J. J. Ramsey said...

IIRC, the joke reply used the phrase "weaker sex," not "fairer sex." Also, the jokey nature of the response came off as dismissive, as if the one responding had been (probably unconsciously) falling back on the sexist scripts of his surrounding culture.

Jean Kazez said...

Now that I think of it, I'm pretty sure you're right--and that makes a difference.

Eric Dutton said...

That's really disappointing that the video is covered up. They also excerpted the apology to make it sound like a retraction rather than a clarification.

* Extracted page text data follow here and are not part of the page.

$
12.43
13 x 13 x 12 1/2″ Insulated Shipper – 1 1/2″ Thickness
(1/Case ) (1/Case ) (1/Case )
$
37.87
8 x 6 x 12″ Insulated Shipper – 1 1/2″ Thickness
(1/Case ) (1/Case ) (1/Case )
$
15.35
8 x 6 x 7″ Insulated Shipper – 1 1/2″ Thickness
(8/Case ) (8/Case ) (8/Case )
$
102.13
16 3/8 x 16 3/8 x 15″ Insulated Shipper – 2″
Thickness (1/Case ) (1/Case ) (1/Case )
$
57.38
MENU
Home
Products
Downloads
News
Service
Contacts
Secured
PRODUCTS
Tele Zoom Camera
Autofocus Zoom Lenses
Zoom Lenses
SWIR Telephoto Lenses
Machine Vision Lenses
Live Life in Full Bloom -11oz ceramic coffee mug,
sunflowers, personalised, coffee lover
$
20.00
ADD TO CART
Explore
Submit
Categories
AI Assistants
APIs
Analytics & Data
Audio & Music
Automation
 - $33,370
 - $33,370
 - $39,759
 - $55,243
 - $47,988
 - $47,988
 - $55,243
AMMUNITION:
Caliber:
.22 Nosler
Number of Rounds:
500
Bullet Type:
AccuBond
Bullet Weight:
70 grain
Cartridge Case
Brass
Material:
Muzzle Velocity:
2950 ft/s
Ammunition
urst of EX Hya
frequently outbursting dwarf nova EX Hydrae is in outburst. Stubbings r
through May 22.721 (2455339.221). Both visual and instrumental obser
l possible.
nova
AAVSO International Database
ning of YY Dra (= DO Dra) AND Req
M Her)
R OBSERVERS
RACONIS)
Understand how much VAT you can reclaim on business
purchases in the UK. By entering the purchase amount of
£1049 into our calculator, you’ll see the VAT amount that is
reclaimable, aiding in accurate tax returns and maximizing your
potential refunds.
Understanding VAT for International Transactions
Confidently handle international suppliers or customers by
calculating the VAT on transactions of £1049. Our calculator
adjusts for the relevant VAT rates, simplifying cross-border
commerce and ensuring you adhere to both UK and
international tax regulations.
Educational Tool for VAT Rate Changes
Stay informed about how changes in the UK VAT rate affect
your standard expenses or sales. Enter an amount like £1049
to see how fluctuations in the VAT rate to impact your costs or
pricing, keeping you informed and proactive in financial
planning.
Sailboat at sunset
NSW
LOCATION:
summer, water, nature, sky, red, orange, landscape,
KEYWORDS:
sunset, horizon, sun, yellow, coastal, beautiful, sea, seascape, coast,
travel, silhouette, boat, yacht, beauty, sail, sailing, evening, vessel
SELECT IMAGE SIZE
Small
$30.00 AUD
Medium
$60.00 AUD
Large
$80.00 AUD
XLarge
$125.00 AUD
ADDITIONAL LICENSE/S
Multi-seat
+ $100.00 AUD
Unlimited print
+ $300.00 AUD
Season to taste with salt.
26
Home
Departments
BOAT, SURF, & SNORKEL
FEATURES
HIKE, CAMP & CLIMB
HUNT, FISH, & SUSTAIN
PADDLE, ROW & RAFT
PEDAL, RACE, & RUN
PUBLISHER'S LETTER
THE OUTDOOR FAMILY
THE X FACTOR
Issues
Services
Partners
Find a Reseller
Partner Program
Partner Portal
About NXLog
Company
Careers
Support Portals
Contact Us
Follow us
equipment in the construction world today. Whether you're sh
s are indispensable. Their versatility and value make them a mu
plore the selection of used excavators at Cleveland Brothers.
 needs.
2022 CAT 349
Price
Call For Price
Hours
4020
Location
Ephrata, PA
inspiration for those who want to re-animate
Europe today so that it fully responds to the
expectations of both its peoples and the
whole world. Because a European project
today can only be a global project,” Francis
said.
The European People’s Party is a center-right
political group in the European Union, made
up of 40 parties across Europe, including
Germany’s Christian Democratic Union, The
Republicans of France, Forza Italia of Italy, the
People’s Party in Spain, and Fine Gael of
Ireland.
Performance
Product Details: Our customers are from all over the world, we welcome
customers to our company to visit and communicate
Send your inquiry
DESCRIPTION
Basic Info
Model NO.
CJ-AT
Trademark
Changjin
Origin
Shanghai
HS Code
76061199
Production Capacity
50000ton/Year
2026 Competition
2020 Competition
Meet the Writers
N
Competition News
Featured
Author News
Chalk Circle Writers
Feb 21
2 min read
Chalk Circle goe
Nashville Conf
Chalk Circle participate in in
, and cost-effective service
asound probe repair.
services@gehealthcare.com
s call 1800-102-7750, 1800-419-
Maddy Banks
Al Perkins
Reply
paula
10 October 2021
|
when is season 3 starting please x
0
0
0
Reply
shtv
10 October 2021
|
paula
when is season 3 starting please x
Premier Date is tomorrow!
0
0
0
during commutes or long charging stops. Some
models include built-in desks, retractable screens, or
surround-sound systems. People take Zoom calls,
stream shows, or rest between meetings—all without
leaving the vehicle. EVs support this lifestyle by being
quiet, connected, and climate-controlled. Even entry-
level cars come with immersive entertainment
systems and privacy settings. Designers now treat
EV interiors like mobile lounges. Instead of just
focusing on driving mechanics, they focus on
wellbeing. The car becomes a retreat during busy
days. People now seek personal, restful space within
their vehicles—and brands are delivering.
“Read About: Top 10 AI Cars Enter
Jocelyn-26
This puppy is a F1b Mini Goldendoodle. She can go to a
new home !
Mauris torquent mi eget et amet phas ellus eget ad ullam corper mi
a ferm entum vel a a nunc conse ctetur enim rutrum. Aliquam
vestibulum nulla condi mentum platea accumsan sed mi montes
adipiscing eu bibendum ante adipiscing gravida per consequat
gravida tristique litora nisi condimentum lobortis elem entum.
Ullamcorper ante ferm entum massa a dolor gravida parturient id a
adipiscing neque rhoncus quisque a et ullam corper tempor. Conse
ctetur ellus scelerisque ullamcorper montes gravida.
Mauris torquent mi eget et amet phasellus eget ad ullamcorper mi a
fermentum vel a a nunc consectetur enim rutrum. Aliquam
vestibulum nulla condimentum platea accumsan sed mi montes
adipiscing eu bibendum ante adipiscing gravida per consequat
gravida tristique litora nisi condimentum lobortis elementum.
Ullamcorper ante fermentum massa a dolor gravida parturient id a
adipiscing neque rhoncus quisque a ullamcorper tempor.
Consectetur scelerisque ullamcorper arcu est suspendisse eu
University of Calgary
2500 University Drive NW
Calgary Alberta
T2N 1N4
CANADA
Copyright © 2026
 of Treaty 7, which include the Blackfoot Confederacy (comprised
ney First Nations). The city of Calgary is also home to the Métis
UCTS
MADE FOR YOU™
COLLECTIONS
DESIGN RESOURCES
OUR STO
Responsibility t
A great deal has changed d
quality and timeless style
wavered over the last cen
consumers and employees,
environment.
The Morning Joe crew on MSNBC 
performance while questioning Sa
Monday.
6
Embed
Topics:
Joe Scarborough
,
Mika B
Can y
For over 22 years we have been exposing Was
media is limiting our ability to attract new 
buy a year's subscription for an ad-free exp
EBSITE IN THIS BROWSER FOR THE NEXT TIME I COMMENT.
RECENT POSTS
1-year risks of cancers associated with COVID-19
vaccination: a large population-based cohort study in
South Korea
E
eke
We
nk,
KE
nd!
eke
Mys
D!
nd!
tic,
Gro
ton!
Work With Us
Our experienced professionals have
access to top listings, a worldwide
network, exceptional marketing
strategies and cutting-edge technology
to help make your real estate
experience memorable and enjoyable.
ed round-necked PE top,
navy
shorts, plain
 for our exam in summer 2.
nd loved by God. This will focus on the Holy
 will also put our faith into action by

It should be pointed out that the word female is already a touchy word in some circles of feminism; so this isn't just one audience member's pet peeve.
But whether the use of the work female sounds like a silly complaint or not, the reaction of the panel (or at least a vocal portion of the panel) was a perfect example of common sexism: a woman raises an issue about sexism and is immediately dismissed in a snarky, eye-rolling manner.
I did watch the video before it was squirreled away and I did find the use of the word "female" a little awkward, and it was rarely paired with the word "male." I wish I could watch it again so I could quote it.
This isn't an issue of local color; it's an issue of your basic, garden-variety, unconscious sexism. I think it's a very real problem and I'm glad to see that some atheists are tying not to let is sneak by undetected.

Eric Dutton said...

For reasons that would be very, very boring to explain, I didn't see the previous comments before I posted mine. I made a point very similar to J.J.'s, which makes it look like I'm piling on. That wasn't my intention.
Also, the last sentence of my first comment isn't meant to be read as "SOME atheists" with an implied sneer. (Maybe I'm over-thinking this.)

Jean Kazez said...

Yeah, it's too bad the video was covered up. When I watched, I did notice that panelists were consistent. The ones that said "female" also said "male." The one who said "girl" also said "guy." The woman who objected really did say something silly--she said calling women "female" was treating them like livestock (I think that was the term). She had failed to notice that "male" was being used too. So all humans were being treated like livestock, if any were.

The women said something silly, but OK--I'll buy that politeness is a virtue. If the panelists had had their wits about them, they could have responded quickly and politely, and moved on.

Eric Dutton said...

I think this is more than general impoliteness; it's sexism. What J.J. said about falling back on sexist scripts is dead-on.
It's worth asking why they didn't have their wits about them when they had just been taking about the problem of an under-representation of women in the atheist movement. It's an absurd way to respond, and it reveals more than impoliteness.

Eric Dutton said...

The video can be seen here:

I watched it again. Even if you listen to each panelist individually, there isn't much consistency. There were even some strange pairings (women and guys, and men and females) in single sentences. But the most commonly used term was female.
Now, I don't bristle at that word the way some do, but I don't think it's appropriate to quickly and confidently pronounce this concern "silly" and move on. No, it's not like the "n" word, but it is like the words "colored," "black," and "African." Using the "wrong" term is excusable, but being so quickly dismissive of someone who tells you you're doing so speaks to more than a lack wits.